Weekly

follow the steps up

2022-08-01

August 1st

Today's amplitude range

The gold market successfully turned around last week, and a number of U.S. economic data tables are now going downhill under the tight monetary policy, which also means that prices are going down, and employment and salary may be the last thing to crush the camel.

A reed. Although the market still expects that the Federal Reserve will still propose to raise interest rates in September, there is a chance that the rate hike cycle will end next year due to the compression of inflation. The price of gold has survived the impact of interest rate increase in July,

With the U.S. economy experiencing a technical recession and the U.S. dollar in a downturn, the price of gold is like a bath fire again, and there will still be many opportunities to keep going up this week. Today's suggested volatility ranges from $1,750 to $1,772.

Yuan.

Hong Kong stocks ended last week's decline, falling by 466 points last Friday, which wiped out last Tuesday's increase! Last Tuesday, some mainland media reported that the mainland government was afraid that the explosion of internal rooms would eventually hurt the finance.

System, so the first shot, the State Council intends to approve 300 billion yuan, to provide debt to specific developers, to help them complete the delivery.
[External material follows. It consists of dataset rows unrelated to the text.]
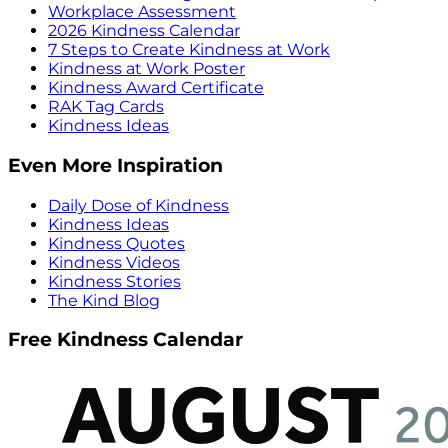
Workplace Assessment
2026 Kindness Calendar
7 Steps to Create Kindness at Work
Kindness at Work Poster
Kindness Award Certificate
RAK Tag Cards
Kindness Ideas
Even More Inspiration
Daily Dose of Kindness
Kindness Ideas
Kindness Quotes
Kindness Videos
Kindness Stories
The Kind Blog
Free Kindness Calendar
By the mainland government issuing special real estate bonds to "maintain stability",

Stimulating Hong Kong stocks to rise by more than 400 points, coupled with the US Federal Reserve's announcement of a 75-point interest rate increase last week, the Hang Seng Index finally fell by 452 points or 2.2% to close at 20,156 points. Insert more than 1,700 points in 7 months or

8.3%, obviously underperforming the European and American stock markets!

Last week, the euro zone announced the second quarter GDP, with a quarterly growth of 0.7%, which was higher than the market expectation of 0.2%. In addition, European companies announced their ideal performance, especially the banking stocks bid farewell to 11.

In the era of negative interest rate since, the performance has stood out even more. In a week's summary, the three major European stock markets finally rose across the board, and the German DAX index rose by 1.74%. Paris CAC index rose 3.73

%; The FTSE 100 index in the UK rose by 2.02%, while it rose by 5.48%, 8.87% and 3.54% respectively throughout July. According to the Dallas Fed Manufacturing Enterprise Activity Index, enterprise activity continues to decline,

It seems to reflect the unfavorable economic outlook, and the Federal Reserve announced another 75-point interest rate increase last week, while the US gross domestic product has fallen for two consecutive weeks, showing a technical recession, despite a number of unfavorable news.

Under the pressure, the three major indexes of Wall Street rose instead of falling, because many giant enterprises beat expectations, and the Dow Jones index rose by 2.97% in a week. The S&P 500 index rose 4.31%; Nasda

The composite index of grams rose by 4.45%. In July, it increased by 6.73%, 89.28% and 12.33% respectively.

The gold market rose first and then fell. Last Monday and Tuesday, investors paid attention to the interest rate increase of the US Federal Reserve, and expected the interest rate increase of 75 points. As a result, the price of gold was sold early, and the lowest price dropped to $1,711.6, which was heard at the interest rate meeting.

After the announcement of the announcement and the speech of Powell, chairman of the Federal Reserve, the market interpreted that the inflation in the United States was controlled to some extent, and the market bet that the Federal Reserve would not dare to make another sharp increase in September when the economic data showed uneven performance.

With the interest rate increase, the yield of 10-year U.S. Treasury bonds fell by more than 0.5%. In addition, yesterday, the negative growth of domestic production in the United States for two consecutive quarters was unfavorable to the trend of the U.S. dollar, and the U.S. dollar index fell back from a high of 109 to 105.

The price of gold climbed to the highest level of $1,768. After a week's summary, the price of gold rose by $38.6.